Though he and his staff have not met with individual council members about the investigation and subsequent termination of the chiefs, the mayor said he would answer questions from council members if asked “to the best of my ability.”

“I have always responded to concerns any Council member has expressed to me,” said Hayward. “However, holding a staged rally for the terminated employees is beneath the dignity of the Council and is not a constructive way to discuss anything.”

He added, “Conduct of the terminated employees that I find unacceptable, a council member may believe is acceptable, but there is no power provided under the Charter to second-guess the decision to terminate an employee.”

The mayor had not told the media, public or fire chiefs what conduct that he found unacceptable. However, he believed that he has been treated unfairly.

“It’s unfortunate that some Council members have attributed to me illicit, unfair or mean-spirited motives that do not exist and never will,” said Hayward.

He said the Council has not displayed a “mutual respect for our roles under the Charter.”

The mayor closed, “Dissent is good, and vigorous disagreement is healthy to assure that the best decisions are made; created discord and divisiveness, however, are not, and the citizens do not like it and do not want it to continue.”

Innovation for Mentally-ill The Sarasota City Commission recently voted to help fund a pilot program, Comprehensive Treatment Court, that aims to divert low-level, non-violent offenders with mental illness from the county jail and providing them with services and treatment. The paper first wrote about this program in March  (Inweekly, “Criminal Justice System and the Mentally Ill,” March 10).

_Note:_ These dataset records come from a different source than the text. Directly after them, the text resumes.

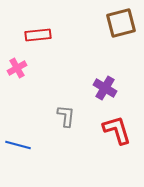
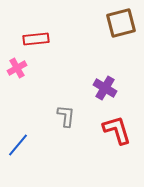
red rectangle: moved 2 px left, 4 px down
blue line: rotated 65 degrees counterclockwise
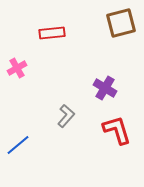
red rectangle: moved 16 px right, 6 px up
gray L-shape: rotated 35 degrees clockwise
blue line: rotated 10 degrees clockwise
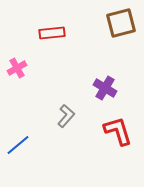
red L-shape: moved 1 px right, 1 px down
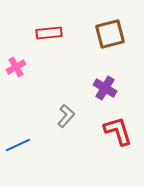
brown square: moved 11 px left, 11 px down
red rectangle: moved 3 px left
pink cross: moved 1 px left, 1 px up
blue line: rotated 15 degrees clockwise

The city, Sarasota County, and three local foundations— Community Foundation of Sarasota, Gulf Coast Community Foundation and Charles and Margery Barancik Foundation— have committed to funding the pilot program for three years. The City and County each will budget $442,000 over the period–one-third of the cost. The three foundations will split the remaining $442,000.

According to news reports, the city’s three-year commitment allows organizers to pursue a Florida Department of Children and Families’ Criminal Justice Mental Health Reinvestment Grant, which will require about $1.2 million in matching funds during the three-year pilot.

In Escambia County, the Escambia County Jail spends roughly $105 on each mentally ill inmate per day. If one of those persons is incarcerated for one year, the total cost equals more than $38,000.

Escambia County could pay for a Comprehensive Treatment Court if the program could divert each year 12 mentally ill inmates from year-long stays at the county jail.